Calibre 1304 (CS & CB)
According to Journe, the most stable movement he makes.

Personal Comments

I have met my fair share of enthusiasts who closely observe the timekeeping of their watches, noting that some are far more extreme and unforgiving than others. I admit, at one time I was also obsessing over these tests but found myself not enjoying my watches so much. I wasn’t getting very poor results but I was also pushing for no deviations at all which set extremely ridiculous standards for myself and my timepieces. I have thus, for a long time, been completely careless with testing my watches. For starters, I rarely depend on my watch to tell time as wherever I look, there is always something far more efficient (car nav, phone, computer, etc.) to extract the time from.

In addition, while I used to spend 2 minutes setting my watches precisely in sync, I have long given up on that too. Obsessing over such a detail is very difficult for me to keep up with as my watches don’t hack. All in, do I really want to spend at least 3 minutes to set my watch, which I will be upset over if it is 5 seconds ahead, to which I will wait 3 weeks to send it to the factory for a regulation? Not worth it. The best thing is to just enjoy the piece unless I have a serious problem which would make my watch look significantly different over 5 days.

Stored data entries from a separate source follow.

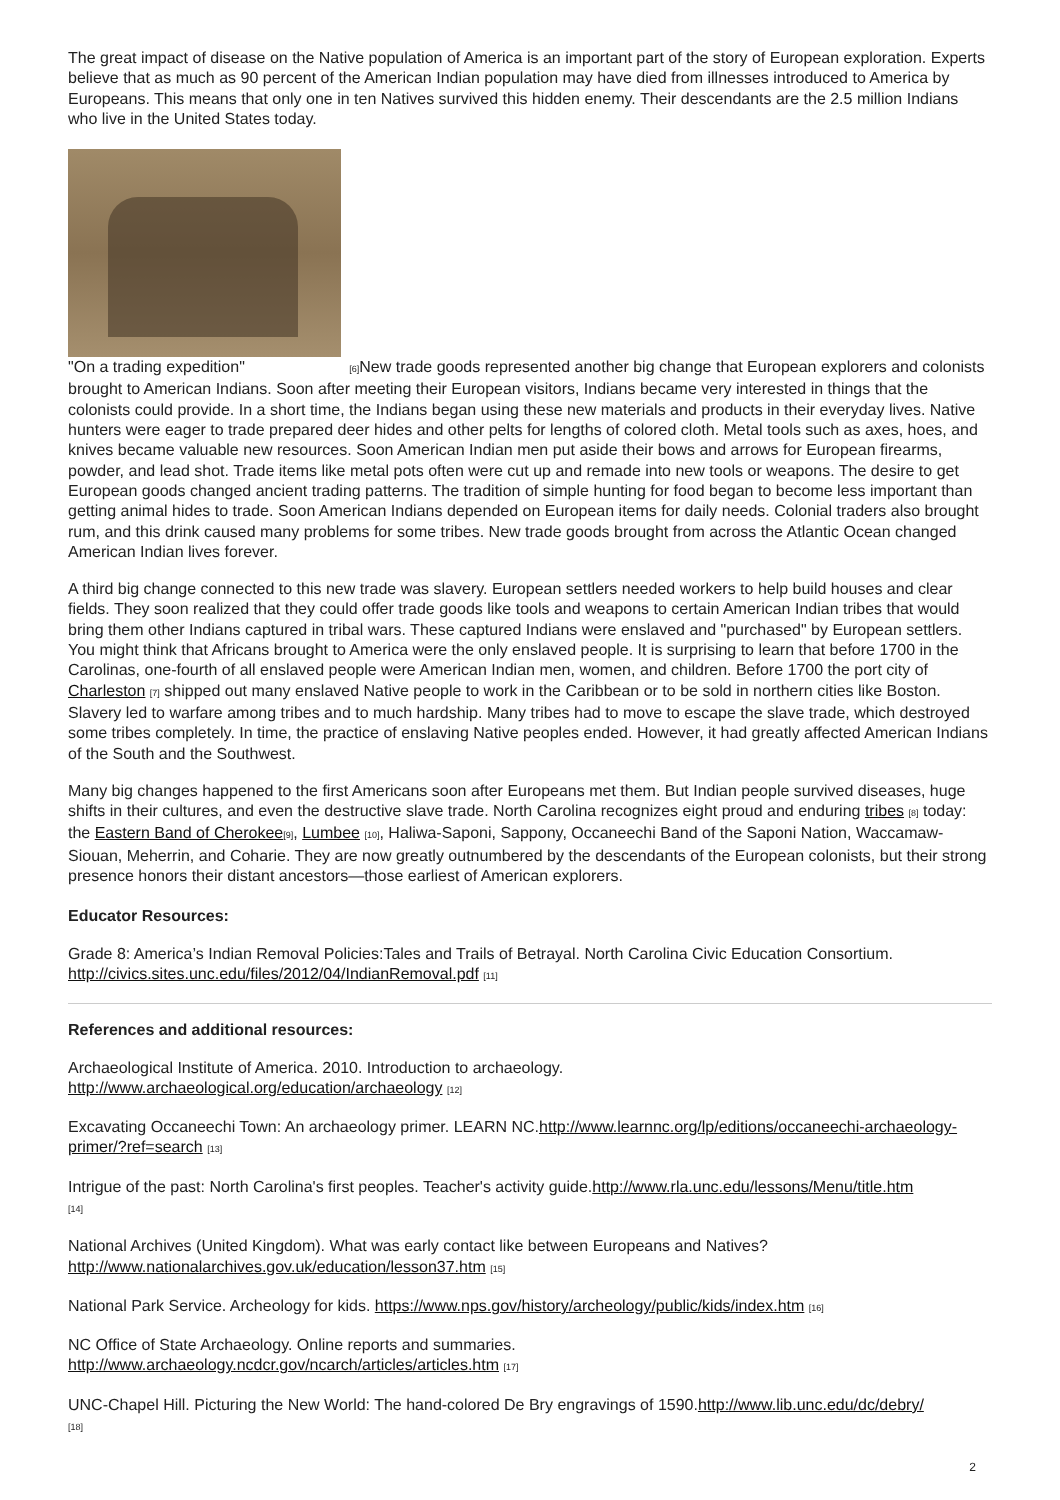The great impact of disease on the Native population of America is an important part of the story of European exploration. Experts believe that as much as 90 percent of the American Indian population may have died from illnesses introduced to America by Europeans. This means that only one in ten Natives survived this hidden enemy. Their descendants are the 2.5 million Indians who live in the United States today.
"On a trading expedition" [6] New trade goods represented another big change that European explorers and colonists brought to American Indians. Soon after meeting their European visitors, Indians became very interested in things that the colonists could provide. In a short time, the Indians began using these new materials and products in their everyday lives. Native hunters were eager to trade prepared deer hides and other pelts for lengths of colored cloth. Metal tools such as axes, hoes, and knives became valuable new resources. Soon American Indian men put aside their bows and arrows for European firearms, powder, and lead shot. Trade items like metal pots often were cut up and remade into new tools or weapons. The desire to get European goods changed ancient trading patterns. The tradition of simple hunting for food began to become less important than getting animal hides to trade. Soon American Indians depended on European items for daily needs. Colonial traders also brought rum, and this drink caused many problems for some tribes. New trade goods brought from across the Atlantic Ocean changed American Indian lives forever.
A third big change connected to this new trade was slavery. European settlers needed workers to help build houses and clear fields. They soon realized that they could offer trade goods like tools and weapons to certain American Indian tribes that would bring them other Indians captured in tribal wars. These captured Indians were enslaved and "purchased" by European settlers. You might think that Africans brought to America were the only enslaved people. It is surprising to learn that before 1700 in the Carolinas, one-fourth of all enslaved people were American Indian men, women, and children. Before 1700 the port city of Charleston [7] shipped out many enslaved Native people to work in the Caribbean or to be sold in northern cities like Boston. Slavery led to warfare among tribes and to much hardship. Many tribes had to move to escape the slave trade, which destroyed some tribes completely. In time, the practice of enslaving Native peoples ended. However, it had greatly affected American Indians of the South and the Southwest.
Many big changes happened to the first Americans soon after Europeans met them. But Indian people survived diseases, huge shifts in their cultures, and even the destructive slave trade. North Carolina recognizes eight proud and enduring tribes [8] today: the Eastern Band of Cherokee[9], Lumbee [10], Haliwa-Saponi, Sappony, Occaneechi Band of the Saponi Nation, Waccamaw-Siouan, Meherrin, and Coharie. They are now greatly outnumbered by the descendants of the European colonists, but their strong presence honors their distant ancestors—those earliest of American explorers.
Educator Resources:
Grade 8: America’s Indian Removal Policies:Tales and Trails of Betrayal. North Carolina Civic Education Consortium. http://civics.sites.unc.edu/files/2012/04/IndianRemoval.pdf [11]
References and additional resources:
Archaeological Institute of America. 2010. Introduction to archaeology.
http://www.archaeological.org/education/archaeology [12]
Excavating Occaneechi Town: An archaeology primer. LEARN NC.http://www.learnnc.org/lp/editions/occaneechi-archaeology-primer/?ref=search [13]
Intrigue of the past: North Carolina's first peoples. Teacher's activity guide.http://www.rla.unc.edu/lessons/Menu/title.htm
[14]
National Archives (United Kingdom). What was early contact like between Europeans and Natives?
http://www.nationalarchives.gov.uk/education/lesson37.htm [15]
National Park Service. Archeology for kids. https://www.nps.gov/history/archeology/public/kids/index.htm [16]
NC Office of State Archaeology. Online reports and summaries.
http://www.archaeology.ncdcr.gov/ncarch/articles/articles.htm [17]
UNC-Chapel Hill. Picturing the New World: The hand-colored De Bry engravings of 1590.http://www.lib.unc.edu/dc/debry/
[18]
2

So why this article? I told you I stopped caring over testing my watches and that remains true. However, I had brought a few questions to FPJ not long ago (which might be posted later) and his answers made me curious. You see, the brand does not reveal their regulation standards which is quite bizarre for a company that claims extremely precise timepieces; yet his response was so confident that it made me curious. I went home and figured, why not test whatever watch I was wearing for fun, and I did. The results were extremely satisfying actually with this particular test example having a deviation of -1 s/d, over 4 days consistently. Needless to say, I was motivated and excited enough to put this together.